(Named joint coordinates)
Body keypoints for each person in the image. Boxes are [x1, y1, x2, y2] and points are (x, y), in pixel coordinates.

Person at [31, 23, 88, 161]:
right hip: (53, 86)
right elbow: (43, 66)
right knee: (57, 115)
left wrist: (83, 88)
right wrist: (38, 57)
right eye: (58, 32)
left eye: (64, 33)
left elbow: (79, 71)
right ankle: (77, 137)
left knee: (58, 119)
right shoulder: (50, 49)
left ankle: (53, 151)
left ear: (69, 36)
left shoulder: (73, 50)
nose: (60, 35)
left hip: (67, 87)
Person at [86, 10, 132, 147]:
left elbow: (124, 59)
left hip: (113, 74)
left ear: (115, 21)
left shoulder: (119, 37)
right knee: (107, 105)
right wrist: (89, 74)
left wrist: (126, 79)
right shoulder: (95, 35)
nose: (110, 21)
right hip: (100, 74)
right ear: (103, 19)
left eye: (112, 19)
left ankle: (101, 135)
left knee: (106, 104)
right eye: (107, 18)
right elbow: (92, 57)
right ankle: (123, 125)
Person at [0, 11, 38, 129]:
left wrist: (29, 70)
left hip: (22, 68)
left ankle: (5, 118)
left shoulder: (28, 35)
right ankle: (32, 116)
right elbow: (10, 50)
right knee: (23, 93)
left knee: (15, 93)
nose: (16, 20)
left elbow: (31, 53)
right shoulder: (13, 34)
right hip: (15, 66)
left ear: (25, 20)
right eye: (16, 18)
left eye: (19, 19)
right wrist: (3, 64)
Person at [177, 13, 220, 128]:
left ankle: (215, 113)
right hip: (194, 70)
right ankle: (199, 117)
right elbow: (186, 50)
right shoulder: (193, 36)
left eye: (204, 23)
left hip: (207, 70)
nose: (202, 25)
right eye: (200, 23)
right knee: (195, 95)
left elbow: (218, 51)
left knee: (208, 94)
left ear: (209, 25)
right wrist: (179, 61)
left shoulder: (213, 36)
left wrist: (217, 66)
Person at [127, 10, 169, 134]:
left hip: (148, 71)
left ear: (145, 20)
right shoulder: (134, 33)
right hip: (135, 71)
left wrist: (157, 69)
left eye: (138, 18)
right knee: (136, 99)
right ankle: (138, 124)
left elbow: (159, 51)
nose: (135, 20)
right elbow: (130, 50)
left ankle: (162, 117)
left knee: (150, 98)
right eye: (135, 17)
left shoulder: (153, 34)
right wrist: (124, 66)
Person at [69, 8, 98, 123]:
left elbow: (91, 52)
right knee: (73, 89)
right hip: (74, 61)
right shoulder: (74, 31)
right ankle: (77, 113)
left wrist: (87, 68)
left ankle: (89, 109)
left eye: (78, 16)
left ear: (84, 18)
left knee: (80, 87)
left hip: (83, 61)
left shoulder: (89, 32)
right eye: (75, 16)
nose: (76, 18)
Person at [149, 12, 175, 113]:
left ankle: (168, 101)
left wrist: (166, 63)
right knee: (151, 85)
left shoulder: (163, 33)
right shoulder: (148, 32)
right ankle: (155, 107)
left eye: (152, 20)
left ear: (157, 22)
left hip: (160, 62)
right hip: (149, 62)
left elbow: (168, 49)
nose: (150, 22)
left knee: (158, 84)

...

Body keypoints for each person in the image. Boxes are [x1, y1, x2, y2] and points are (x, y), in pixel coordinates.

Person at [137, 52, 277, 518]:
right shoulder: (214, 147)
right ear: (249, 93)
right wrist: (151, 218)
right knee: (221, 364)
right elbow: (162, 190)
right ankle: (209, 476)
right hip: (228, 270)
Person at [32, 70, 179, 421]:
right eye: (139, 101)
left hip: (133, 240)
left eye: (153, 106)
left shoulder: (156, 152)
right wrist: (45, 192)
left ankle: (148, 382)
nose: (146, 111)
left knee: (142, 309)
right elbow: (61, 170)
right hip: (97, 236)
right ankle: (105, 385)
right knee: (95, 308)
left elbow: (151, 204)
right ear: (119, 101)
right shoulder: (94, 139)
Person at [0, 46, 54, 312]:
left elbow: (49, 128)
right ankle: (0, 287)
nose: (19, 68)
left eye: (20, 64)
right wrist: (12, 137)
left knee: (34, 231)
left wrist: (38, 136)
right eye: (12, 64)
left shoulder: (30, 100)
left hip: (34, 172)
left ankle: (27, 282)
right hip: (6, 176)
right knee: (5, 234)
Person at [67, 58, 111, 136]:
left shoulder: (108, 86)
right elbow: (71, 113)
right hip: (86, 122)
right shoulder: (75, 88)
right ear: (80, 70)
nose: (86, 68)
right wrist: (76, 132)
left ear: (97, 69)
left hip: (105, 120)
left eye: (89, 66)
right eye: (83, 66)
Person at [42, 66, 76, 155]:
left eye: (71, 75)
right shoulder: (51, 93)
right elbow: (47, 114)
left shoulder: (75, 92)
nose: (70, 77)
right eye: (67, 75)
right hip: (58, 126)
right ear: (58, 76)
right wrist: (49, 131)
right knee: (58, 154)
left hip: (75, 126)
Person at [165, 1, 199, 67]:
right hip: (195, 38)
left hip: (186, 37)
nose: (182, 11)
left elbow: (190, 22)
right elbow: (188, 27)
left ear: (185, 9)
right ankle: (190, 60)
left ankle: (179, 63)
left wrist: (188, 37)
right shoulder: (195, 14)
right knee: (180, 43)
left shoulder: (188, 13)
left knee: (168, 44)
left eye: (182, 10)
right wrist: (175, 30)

*What is required*.
Reproduce, exactly as they stand in the data above, the lines from the one that holds "left ankle: (168, 101)" to the one that holds "left knee: (158, 84)", inclusive.

*Result*.
left ankle: (168, 101)
left wrist: (166, 63)
right knee: (151, 85)
left shoulder: (163, 33)
right shoulder: (148, 32)
right ankle: (155, 107)
left eye: (152, 20)
left ear: (157, 22)
left hip: (160, 62)
right hip: (149, 62)
left elbow: (168, 49)
nose: (150, 22)
left knee: (158, 84)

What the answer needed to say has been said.